I wish you would write me what I had best do with our House at Boston. I would advertise it if you think best. There are so many Houses torn to peices and so many others abused that I might stand a chance of Letting it perhaps as it is in so good repair.1

My Brother is desirous of Joining the Army again, but would chuse to be a field officer. I have mentiond him to some of the House and suppose he will be recommended to congress, for a commission. I hardly know where you will find Men to form the Regiments required. I begin to think population a very important Branch in the American Manufactorys.

I enclose a List of Counsel.2 The House consists of more than 200 & 50 Members. Your former pupil Angier comes from Bridgwater, and 5 others. I hope they will proceed in Buisness with a little more Spirit than Heretofore. They are procuring two row Gallies, but when 5they will be finished I know not. I thought they were near done, but find to day they are not yet contracted for.

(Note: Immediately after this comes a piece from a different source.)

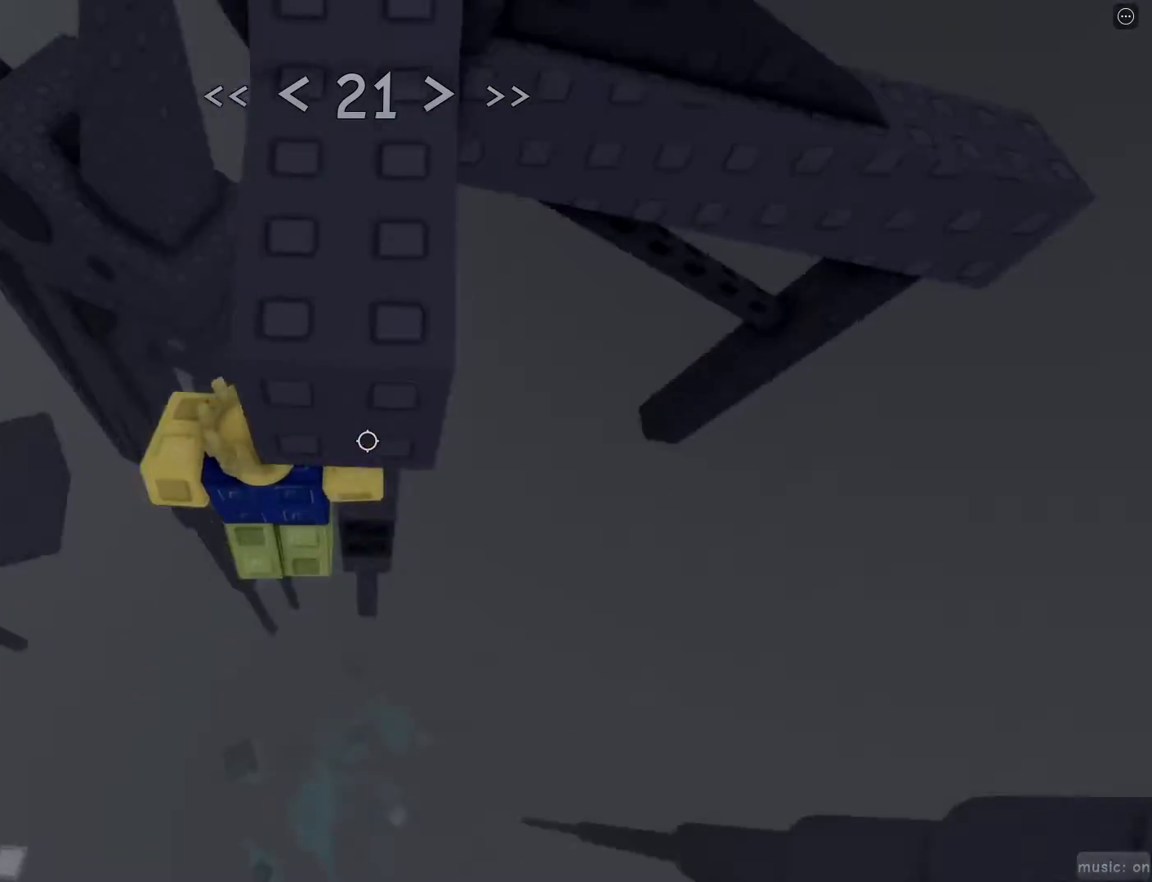
{"keys": ["w"], "mouse": [], "events": [[33, "w", "down"], [317, "d", "up"]]}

All our Gentery are gone from Nantasket road except the commodore and one or two small craft.

Every thing bears a very great price. The Merchant complains of the Farmer and the Farmer of the Merchant. Both are extravagant. Living is double what it was one year ago.

I find you have licenced Tea but I am determined not to be a purchaser unless I can have it at Congress price, and in that article the venders pay no regard to congress, asking 10. 8. and the lowest is 7.6 per pound. I should like a little Green, but they say there is none to be had here; I only wish it for a medicine, as a relief to a nervious pain in my Head to which I am sometimes subject. Were it as plenty as ever I would not practice the use of it.

Our Family are all well. It has been reported here that congress were going to remove 40 miles beyond Philadelphia. I gave no credit to the report, I heard no reason assignd for it. I had much rather they would come a hundred miles nearer here.


RC (Adams Papers); addressed in John Thaxter's hand: “To The Honble: John Adams Esqr. at Philadelphia To the Care of Coll. Warren” ; docketed in one or more hands. For the enclosure see note 2.


The state of the Adamses' Boston house after the British occupation is much less favorably described in AA's letter to JA of 20 Sept., below.


Not found. AA probably sent the list of members of the new Council as printed in the Boston Gazette of this date.